Sagebiel said that the drugs stored at the facility include Prozac, Cymbalta and Zyprexa, but that he could not say which drugs were taken. No narcotics or other painkillers were stored at the warehouse, he said.
He described the take as "several dozen pallets of products that range across our portfolio."
"It's hard for us to speculate on the intent, but we know that there is a marketplace out there on pharmaceuticals," he said.
Police were dispatched to the warehouse Sunday about 1:50 p.m., when the theft was discovered, according to a police report. A state police dog was called in to search for suspects, but none was found.
Sagebiel said that corporate security officials were at the site, and that any necessary security improvements would be made.
The Enfield site is Eli Lilly's East Coast distribution facility. The company is based in Indianapolis.
Other pharmaceutical warehouses have been hit with similar burglaries in recent years, but experts said that the value of the Eli Lilly heist far eclipsed any other thefts they had tracked of prescription drugs. The thieves could easily net $20 million to $25 million, said Erik Gordon, a University of Michigan business professor who studies the health care industry.

▸ **Task objective**
Write the next part of the news report on the Eli Lilly warehouse theft, picking up after its final sentence. The data have no connection to the report on the drug theft.

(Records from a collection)
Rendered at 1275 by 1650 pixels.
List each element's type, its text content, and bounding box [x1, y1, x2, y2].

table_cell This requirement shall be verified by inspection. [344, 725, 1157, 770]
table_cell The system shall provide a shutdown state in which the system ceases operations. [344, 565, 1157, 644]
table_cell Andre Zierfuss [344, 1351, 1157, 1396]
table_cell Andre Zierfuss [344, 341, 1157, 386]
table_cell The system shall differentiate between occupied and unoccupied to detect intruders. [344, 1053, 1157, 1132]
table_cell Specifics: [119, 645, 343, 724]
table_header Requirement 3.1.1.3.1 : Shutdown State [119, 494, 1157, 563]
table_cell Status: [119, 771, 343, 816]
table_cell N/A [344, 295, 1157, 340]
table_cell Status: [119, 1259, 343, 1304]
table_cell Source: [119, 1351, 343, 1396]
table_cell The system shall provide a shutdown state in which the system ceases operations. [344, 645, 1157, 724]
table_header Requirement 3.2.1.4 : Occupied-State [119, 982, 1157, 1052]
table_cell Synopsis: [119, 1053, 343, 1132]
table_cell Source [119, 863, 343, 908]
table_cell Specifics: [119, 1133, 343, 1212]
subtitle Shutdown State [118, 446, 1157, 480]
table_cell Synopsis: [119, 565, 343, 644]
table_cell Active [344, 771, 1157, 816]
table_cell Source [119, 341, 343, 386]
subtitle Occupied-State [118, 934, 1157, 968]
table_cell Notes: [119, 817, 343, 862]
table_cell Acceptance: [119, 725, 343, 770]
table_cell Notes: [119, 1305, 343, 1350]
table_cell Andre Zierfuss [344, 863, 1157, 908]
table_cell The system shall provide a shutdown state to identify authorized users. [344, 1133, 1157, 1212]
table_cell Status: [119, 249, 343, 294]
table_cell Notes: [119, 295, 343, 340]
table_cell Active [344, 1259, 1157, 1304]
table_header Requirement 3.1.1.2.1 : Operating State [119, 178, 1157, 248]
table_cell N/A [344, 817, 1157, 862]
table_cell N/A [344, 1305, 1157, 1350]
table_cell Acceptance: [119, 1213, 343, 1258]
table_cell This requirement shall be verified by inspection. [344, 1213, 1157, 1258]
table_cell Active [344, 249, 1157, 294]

▸ **Answer space**
Experts said that the heist shared many traits with warehouse thefts of pharmaceuticals last year near Richmond, Va.; Memphis, Tenn.; and Olive Branch, Miss. Those thieves also cut through ceilings and sometimes used trapeze-style rigging to get inside and disable the main and backup alarms. In some cases, they sprayed dark paint on the lenses of security cameras; in others, they stole disks in the security recording devices.
Enfield police and the FBI would not comment on whether some of those techniques were also used in the Eli Lilly theft.
"The level of sophistication in these thefts is very high," said Dan Burges, director of intelligence at FreightWatch International, a Texas-based security company. "These thieves actively target certain products. They find out where they are, they go there, they come looking for it. They probably were conducting surveillance on that warehouse for days, if not weeks, before that theft occurred."
Burges and Gordon said that the thieves probably already had a buyer lined up, possibly an online pharmacy or someone in South America or Asia, where drug regulations are lax. Gordon said it was unlikely that the drugs would end up at a local hospital or drugstore chain.
"The people with a reputation to protect, a CVS or a Target or a Kroger or most hospitals, they don't want to take any chances," he said. "It's too big a risk. You're talking about people's health."
However, stolen drugs have made it into the U.S. health care system, often through Internet suppliers or crooked wholesalers.
Last June, thieves stole 129,000 vials of insulin in North Carolina. The drugs were not properly refrigerated, and later surfaced at a medical center in Houston. The Food and Drug Administration said in August that some patients suffered unsafe blood-sugar levels after using them and that it had recovered just 2 percent of the stolen insulin.
"We know that any number of unscrupulous people interested in profit find ways to convince some secondary wholesalers to put these products back into circulation and on into pharmacies," FDA spokesman Tom Gasparoli said in a statement.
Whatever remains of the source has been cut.